What you will do »
[1] Please translate this sentence from the National Walkout Day text into Spanish: "Students of all races and backgrounds participated in today’s demonstrations."
[2] Carry the National Walkout Day text forward from its last sentence.

┌─ Study text

Student speaks in front of the U.S. Capitol on #NationalWalkoutDay: “Their right to own an assault rifle does not outweigh our right to live. The adults have failed us. This is in our hands now, and if any elected official gets in our way, we will vote them out.” pic.twitter.com/VEdAcLnuOI

— NBC News (@NBCNews) March 14, 2018

“Their right to own an assault rifle does not outweigh our right to live,” one student activist said during a speech in the nation’s capital (above). “The adults have failed us. This is in our hands now, and if any elected official gets in our way, we will vote them out…”

Students of all races and backgrounds participated in today’s demonstrations. In Chicago, many teens who have lost friends and family to gun violence took to the streets to tell politicians that they need to do more to keep them safe.

In Chicago, students who've lost family members to gun violence say the shooting in Parkland, Florida felt "personal"

"It's up to us, we're taking up the mantle and we're doing what we can." pic.twitter.com/qfrVpmNSSh

— MSNBC (@MSNBC) March 14, 2018

“It’s really personal to me,” one Chicago teen said to MSNBC. “Gun violence is personal to me because I know that as a Black man, especially in Chicago, that could be me or any of my cousins or my friends, who I hold dear to me.”

While he acknowledged that common sense gun laws should have been passed long ago, the young man in Chicago said, “It’s up to us, we’re taking up the mantle and we’re doing what we can.”

└─
┌─ Available data

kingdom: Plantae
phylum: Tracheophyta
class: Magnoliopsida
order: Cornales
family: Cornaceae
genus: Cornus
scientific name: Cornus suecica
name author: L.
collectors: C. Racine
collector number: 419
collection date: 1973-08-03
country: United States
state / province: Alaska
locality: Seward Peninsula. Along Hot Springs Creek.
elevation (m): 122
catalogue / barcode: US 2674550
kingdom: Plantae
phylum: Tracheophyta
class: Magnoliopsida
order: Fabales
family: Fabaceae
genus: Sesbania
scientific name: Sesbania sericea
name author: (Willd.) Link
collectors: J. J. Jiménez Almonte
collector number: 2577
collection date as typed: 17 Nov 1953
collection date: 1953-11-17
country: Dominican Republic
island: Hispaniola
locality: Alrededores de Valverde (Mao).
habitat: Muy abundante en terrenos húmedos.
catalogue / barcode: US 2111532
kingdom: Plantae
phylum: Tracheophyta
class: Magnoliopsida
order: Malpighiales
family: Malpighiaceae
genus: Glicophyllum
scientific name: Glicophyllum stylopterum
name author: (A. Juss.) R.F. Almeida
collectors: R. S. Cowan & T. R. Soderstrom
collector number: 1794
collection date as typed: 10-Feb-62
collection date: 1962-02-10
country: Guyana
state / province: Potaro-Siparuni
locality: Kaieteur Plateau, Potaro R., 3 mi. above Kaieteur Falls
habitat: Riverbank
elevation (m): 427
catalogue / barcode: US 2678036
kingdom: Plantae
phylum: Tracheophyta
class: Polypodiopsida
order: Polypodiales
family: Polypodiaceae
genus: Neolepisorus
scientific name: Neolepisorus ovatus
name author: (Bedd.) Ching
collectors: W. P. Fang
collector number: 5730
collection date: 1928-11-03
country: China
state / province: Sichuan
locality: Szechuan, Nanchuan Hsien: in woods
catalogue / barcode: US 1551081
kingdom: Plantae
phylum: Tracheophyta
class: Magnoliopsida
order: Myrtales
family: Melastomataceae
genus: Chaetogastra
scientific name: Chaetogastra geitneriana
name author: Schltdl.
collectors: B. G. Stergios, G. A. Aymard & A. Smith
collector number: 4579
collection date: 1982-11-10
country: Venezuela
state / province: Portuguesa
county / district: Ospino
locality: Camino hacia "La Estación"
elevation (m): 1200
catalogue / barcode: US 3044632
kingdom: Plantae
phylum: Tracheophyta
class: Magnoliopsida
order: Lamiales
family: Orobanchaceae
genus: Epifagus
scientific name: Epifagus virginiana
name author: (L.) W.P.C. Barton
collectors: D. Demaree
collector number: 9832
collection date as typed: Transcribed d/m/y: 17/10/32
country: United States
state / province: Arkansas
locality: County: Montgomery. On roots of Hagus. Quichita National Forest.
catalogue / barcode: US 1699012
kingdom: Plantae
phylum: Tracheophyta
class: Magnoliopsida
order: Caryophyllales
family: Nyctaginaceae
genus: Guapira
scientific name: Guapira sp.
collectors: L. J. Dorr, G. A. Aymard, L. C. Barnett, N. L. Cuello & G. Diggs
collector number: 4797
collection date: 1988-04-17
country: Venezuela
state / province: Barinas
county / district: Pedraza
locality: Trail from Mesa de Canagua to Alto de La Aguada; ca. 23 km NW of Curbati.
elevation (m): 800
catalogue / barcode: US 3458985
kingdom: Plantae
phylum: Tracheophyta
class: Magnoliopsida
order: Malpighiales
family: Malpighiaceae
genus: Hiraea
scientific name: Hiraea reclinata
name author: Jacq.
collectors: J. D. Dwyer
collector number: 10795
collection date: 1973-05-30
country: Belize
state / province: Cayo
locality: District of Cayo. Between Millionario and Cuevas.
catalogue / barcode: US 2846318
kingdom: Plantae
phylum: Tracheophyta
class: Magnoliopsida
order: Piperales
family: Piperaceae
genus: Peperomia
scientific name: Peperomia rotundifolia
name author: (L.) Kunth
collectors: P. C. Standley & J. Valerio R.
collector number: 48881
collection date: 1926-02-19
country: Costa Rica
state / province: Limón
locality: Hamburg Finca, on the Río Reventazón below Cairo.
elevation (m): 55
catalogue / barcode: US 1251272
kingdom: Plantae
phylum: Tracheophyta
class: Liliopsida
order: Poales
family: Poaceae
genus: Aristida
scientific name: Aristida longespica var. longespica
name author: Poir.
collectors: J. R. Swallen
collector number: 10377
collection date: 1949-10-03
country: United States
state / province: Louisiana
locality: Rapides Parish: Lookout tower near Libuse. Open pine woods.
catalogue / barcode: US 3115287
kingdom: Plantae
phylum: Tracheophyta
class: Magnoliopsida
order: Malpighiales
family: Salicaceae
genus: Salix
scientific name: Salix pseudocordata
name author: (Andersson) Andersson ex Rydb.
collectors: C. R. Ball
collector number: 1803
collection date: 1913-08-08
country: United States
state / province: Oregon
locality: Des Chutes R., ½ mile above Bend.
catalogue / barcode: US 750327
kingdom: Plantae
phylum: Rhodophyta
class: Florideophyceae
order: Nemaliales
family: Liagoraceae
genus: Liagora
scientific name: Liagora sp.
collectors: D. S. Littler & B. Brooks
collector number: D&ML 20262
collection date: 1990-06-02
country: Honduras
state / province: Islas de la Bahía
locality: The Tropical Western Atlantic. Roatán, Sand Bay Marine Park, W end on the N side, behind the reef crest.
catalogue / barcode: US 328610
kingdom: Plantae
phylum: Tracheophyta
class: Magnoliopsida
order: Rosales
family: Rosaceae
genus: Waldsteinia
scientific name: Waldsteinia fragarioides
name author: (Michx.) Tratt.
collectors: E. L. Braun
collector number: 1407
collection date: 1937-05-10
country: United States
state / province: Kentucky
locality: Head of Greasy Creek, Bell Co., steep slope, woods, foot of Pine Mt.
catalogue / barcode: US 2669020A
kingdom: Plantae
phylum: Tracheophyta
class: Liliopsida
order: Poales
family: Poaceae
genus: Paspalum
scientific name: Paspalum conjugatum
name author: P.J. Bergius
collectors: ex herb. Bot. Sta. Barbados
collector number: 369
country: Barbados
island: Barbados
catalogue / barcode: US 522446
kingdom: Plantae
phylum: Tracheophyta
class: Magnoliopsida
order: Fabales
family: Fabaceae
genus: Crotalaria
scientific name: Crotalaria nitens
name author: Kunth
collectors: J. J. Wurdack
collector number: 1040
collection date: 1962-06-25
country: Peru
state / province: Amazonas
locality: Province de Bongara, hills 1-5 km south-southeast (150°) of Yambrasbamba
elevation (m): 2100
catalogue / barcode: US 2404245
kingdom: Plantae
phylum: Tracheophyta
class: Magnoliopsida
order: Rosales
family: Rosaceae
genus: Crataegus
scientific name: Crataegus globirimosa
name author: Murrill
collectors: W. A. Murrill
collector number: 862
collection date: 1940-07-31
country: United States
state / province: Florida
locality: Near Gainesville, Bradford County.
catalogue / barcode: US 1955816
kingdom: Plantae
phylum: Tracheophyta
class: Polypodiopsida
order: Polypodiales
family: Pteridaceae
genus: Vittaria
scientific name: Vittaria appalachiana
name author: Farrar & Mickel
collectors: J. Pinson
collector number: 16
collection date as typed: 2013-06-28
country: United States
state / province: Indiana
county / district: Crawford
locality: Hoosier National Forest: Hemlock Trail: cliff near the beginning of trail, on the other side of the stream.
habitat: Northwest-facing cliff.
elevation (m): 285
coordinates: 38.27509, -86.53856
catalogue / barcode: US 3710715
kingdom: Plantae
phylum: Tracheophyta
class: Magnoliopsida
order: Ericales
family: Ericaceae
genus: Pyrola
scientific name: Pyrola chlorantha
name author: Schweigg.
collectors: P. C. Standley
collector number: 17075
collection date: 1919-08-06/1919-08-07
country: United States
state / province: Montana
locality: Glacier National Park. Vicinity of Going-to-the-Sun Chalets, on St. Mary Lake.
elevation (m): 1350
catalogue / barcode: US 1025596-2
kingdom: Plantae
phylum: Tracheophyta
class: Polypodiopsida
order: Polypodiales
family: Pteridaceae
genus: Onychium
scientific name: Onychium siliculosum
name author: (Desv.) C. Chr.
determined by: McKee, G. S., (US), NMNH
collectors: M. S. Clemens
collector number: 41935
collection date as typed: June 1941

└─

Results in order »
[1] Estudiantes de todas las razas y orígenes participaron en las manifestaciones de hoy.

[2]
In Broward County, Florida—where Marjory Stoneman Douglas High School is located — racial justice group the Dream Defenders documented students from more than a dozen of high schools who walked out to demand an end to senseless gun violence.

Students from Broward County’s #walkout pic.twitter.com/sNPfjYJrE0

— Dream Defenders (@Dreamdefenders) March 14, 2018

“Students from 15 Broward County schools did a #walkout this morning and are converging on the school board to demand that their teachers remain unarmed after [Florida Governor Rick Scott] signed a bill last week allowing for teachers to have guns,” the group tweeted during the demonstration.

On March 24, young people will once again converge on Washington, D.C. for the “March For Our Lives,” a rally organized by survivors of the Parkland shooting to once again pressure lawmakers to pass stricter gun control legislation.